I've always just yanked the strips and filled in the divots. If done right, you will barely notice they were ever there. I'm not sure if it is justified, but I would worry that cutting the nails flush would lead to having them eventually start to rust. If you pull the strips up carefully, the divots will not be that big.

Cheers,
Brad


----------



## Gary (Jul 24, 2006)

The professional contractor/terrazzo refinisher said they cut the nails rather than creating divots because:
1. repairing divots is expensive
2. fixing the divots so they're not glaring, ugly looking mistakes takes experience, hence it's best done by a professional
3. #2 above is real expensive

Bob, the divots won't be under anything because we're refinishing the terrazzo and it'll become the finished floor.

If someone reads this and has actual experience doing it, please let me know how you do it.

Thanks.


----------



## chrisstef (Mar 3, 2010)

Id lay down a thin strip of plywood underneath the flattest prybar i could find. How did they fasten the strips to the terrazzo what kind of nails? Masonry i assume?I think a grinder is out. A multi tool like dremel or multimaster will work but take forever. What about splitting the strips, leave the nails, and using a metal cutting blade on a toe kick saw.


----------



## RussellAP (Feb 21, 2012)

Split the wood, use a dremmel multimax 40 with a hacksaw blade. Make some coffee first.


----------



## Karson (May 9, 2006)

I would use a muffler tool that is used to cut bolts when taking off mufflers. It's an air tool. I would cut the heads of the nails on the strip and then pry up the strips.

Then cut the nails off flush to the surface.

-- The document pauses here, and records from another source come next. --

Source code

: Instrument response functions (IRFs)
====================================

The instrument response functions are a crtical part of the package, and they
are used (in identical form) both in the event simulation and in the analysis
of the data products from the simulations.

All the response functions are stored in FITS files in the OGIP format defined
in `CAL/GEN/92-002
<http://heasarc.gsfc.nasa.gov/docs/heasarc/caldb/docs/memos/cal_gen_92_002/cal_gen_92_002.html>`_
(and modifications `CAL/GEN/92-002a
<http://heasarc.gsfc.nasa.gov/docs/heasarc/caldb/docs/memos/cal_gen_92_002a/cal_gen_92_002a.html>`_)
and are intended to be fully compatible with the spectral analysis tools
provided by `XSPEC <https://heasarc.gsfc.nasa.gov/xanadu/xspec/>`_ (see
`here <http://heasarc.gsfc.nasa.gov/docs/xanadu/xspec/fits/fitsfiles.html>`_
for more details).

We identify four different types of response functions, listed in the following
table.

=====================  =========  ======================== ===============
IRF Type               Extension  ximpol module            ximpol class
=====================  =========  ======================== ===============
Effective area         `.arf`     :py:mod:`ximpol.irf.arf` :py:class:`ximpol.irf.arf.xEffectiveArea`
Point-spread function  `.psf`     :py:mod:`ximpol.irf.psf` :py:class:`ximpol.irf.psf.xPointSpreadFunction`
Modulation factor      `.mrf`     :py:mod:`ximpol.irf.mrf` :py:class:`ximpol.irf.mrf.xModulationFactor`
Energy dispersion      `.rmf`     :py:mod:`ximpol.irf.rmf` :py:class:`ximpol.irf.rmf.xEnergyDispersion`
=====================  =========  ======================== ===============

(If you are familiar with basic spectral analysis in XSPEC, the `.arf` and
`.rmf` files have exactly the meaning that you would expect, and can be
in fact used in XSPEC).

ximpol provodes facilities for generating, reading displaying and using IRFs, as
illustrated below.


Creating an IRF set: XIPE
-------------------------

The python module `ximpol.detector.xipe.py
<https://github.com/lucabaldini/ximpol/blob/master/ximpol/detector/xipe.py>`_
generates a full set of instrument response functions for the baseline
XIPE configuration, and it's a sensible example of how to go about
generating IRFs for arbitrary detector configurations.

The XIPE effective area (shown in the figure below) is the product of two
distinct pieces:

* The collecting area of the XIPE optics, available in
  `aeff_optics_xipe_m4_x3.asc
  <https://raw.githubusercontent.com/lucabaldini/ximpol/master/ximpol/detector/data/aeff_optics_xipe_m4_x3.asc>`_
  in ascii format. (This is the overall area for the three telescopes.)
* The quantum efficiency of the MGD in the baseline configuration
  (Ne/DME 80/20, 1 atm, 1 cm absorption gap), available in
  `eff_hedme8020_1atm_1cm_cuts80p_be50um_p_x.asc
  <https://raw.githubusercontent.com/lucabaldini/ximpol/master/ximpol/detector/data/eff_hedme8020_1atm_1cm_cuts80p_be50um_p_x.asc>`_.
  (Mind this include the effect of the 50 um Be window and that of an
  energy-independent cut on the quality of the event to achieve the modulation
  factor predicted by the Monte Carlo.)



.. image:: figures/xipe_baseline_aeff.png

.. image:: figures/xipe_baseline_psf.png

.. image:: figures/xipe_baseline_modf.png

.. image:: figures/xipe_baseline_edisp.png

An electric grinder might also work but a little slower.


----------



## GaryC (Dec 31, 2008)

Just did it in one of the bedrooms. I used one of those "Multi" tools. Mine is a dremel. Slides under the strip and cuts the nail. HOWEVER….it leaves scratches on the concrete. Probably would follow Karson's advice if it 's terrazzo


----------



## chrisstef (Mar 3, 2010)

If theyre just scratches the terazzo should buff out. In my experience terrazzo is pretty tough on diamond blades but a grinder will do some damage even with a metal cut off blade.


----------



## BruceCM (Apr 3, 2012)

I take it these are concrete nails? If so, they are very hard and would probably be very difficult to cut off.

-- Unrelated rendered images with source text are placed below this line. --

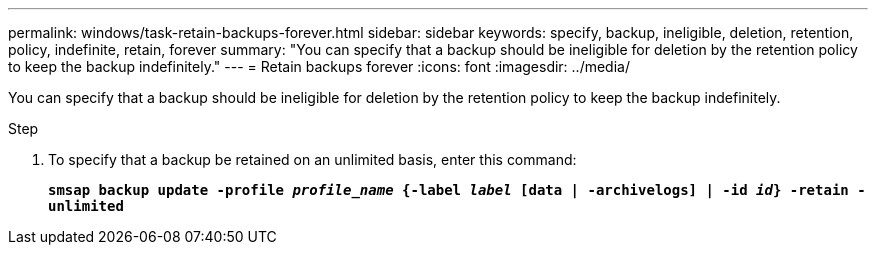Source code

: ---
permalink: windows/task-retain-backups-forever.html
sidebar: sidebar
keywords: specify, backup, ineligible, deletion, retention, policy, indefinite, retain, forever
summary: "You can specify that a backup should be ineligible for deletion by the retention policy to keep the backup indefinitely."
---
= Retain backups forever
:icons: font
:imagesdir: ../media/

[.lead]
You can specify that a backup should be ineligible for deletion by the retention policy to keep the backup indefinitely.

.Step

. To specify that a backup be retained on an unlimited basis, enter this command:
+
`*smsap backup update -profile _profile_name_ {-label _label_ [data | -archivelogs] | -id _id_} -retain -unlimited*`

Yes, pulling them with any kind of bar or hammer claw would likely make a nice big crater

I think what I'd try is to split the wood of the tack strip with an old chisel, then gently tap the protruding nail back and forth (easy does it), then as previously suggested, grab with vice grips and pull straight up. If done right, it should come out and leave a small hole that you sshould be able to patch with some fine sand mortar, like a grout or thinset.

BruceM


----------